All the technology for the app is done in the phone itself, and no external servers are used, helping protect user data.
No location or personal data is sent to Apple, Google or the NHS and all interactions between phones are anonymous.
The randomised and untraceable links are only stored for two weeks on the phone itself before being permanently deleted.
A person can also choose to wipe their data clean, either in the app’s settings or by deleting the app.
In a conference call this week, representatives from both Google and Apple said the app is not intended to replace manual tracing, but to enhance it.
They added that, in the tests done in-house during development, 30 per cent of the exposure notifications that were triggered were not picked up by manual contact tracing.
For a person to receive am infection notification via the app, both they and the infected person must both have had the app at the time of their interaction.
During this interaction, on a bus for example, the phones acknowledge the device has met the 2m/15 min criteria.
The devices then automatically exchange anonymous ‘keys’ with each other via Bluetooth.
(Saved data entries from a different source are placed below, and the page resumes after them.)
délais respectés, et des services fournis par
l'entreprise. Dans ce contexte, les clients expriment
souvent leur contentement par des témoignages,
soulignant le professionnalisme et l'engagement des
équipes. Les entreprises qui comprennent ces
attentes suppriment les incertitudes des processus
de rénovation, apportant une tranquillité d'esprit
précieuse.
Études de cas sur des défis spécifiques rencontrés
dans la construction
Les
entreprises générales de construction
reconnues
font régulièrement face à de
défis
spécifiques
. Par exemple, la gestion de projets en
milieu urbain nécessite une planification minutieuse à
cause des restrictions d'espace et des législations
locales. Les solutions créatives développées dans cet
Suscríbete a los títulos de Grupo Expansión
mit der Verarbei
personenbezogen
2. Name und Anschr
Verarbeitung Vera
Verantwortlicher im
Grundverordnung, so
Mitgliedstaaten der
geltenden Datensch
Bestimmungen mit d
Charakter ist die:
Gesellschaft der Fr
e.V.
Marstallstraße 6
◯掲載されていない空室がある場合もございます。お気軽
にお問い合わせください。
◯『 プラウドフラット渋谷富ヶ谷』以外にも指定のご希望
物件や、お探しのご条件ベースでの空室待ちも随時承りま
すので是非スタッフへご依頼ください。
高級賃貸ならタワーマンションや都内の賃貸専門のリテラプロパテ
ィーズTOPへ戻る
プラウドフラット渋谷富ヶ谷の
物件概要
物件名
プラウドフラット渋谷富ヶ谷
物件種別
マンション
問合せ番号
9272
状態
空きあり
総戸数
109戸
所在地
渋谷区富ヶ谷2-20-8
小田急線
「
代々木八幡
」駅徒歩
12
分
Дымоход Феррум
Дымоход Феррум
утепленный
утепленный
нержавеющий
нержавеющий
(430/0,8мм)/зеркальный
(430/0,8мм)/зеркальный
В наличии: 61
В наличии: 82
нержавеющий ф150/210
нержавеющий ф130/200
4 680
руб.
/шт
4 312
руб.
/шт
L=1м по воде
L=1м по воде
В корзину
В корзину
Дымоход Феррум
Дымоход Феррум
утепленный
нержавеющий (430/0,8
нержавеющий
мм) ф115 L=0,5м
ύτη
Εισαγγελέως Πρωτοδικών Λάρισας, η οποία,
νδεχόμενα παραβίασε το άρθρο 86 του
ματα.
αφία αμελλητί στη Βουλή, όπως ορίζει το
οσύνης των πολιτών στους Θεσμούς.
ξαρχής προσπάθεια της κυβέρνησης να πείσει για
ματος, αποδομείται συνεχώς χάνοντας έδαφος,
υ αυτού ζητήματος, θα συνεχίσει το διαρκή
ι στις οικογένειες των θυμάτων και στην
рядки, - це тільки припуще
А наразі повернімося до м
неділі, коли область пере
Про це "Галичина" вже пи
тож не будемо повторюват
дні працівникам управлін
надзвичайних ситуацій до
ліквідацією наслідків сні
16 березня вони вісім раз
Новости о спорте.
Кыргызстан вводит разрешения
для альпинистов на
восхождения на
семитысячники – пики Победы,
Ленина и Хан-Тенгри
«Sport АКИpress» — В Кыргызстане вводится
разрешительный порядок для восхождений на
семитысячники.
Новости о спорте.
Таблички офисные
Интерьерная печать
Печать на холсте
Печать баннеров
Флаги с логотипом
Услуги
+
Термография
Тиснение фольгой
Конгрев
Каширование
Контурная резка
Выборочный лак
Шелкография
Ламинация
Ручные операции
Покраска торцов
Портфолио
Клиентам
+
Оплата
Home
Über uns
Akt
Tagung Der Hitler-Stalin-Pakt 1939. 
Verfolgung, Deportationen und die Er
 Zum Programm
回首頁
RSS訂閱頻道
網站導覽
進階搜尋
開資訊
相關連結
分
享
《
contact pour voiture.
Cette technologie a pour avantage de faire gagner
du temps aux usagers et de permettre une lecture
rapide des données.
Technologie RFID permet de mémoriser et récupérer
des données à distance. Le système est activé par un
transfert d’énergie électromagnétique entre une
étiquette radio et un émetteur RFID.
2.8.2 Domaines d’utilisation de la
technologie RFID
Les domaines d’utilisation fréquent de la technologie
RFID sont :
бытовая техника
The keys randomise and change approximately every 15 minutes.
If a person then receives a positive test, they receive a unique PIN from the NHS and input this in the app.
Once they have done this, all the anonymised keys from the phone of the infected person are added to a cloud database.
Every app is constantly checking in with the same cloud database to see is any of the ‘keys’ it has come into contact with match the keys of positive tests.
If a person’s phone finds a match, that person then receives a notification informing them they have been exposed and may be infected.
The app then provides that person with detailed information from the NHS on the next steps.
The mobile data needed for the app to work is being allowed free of charge in the UK by network carriers and it is believed the app has negligible impact on battery life.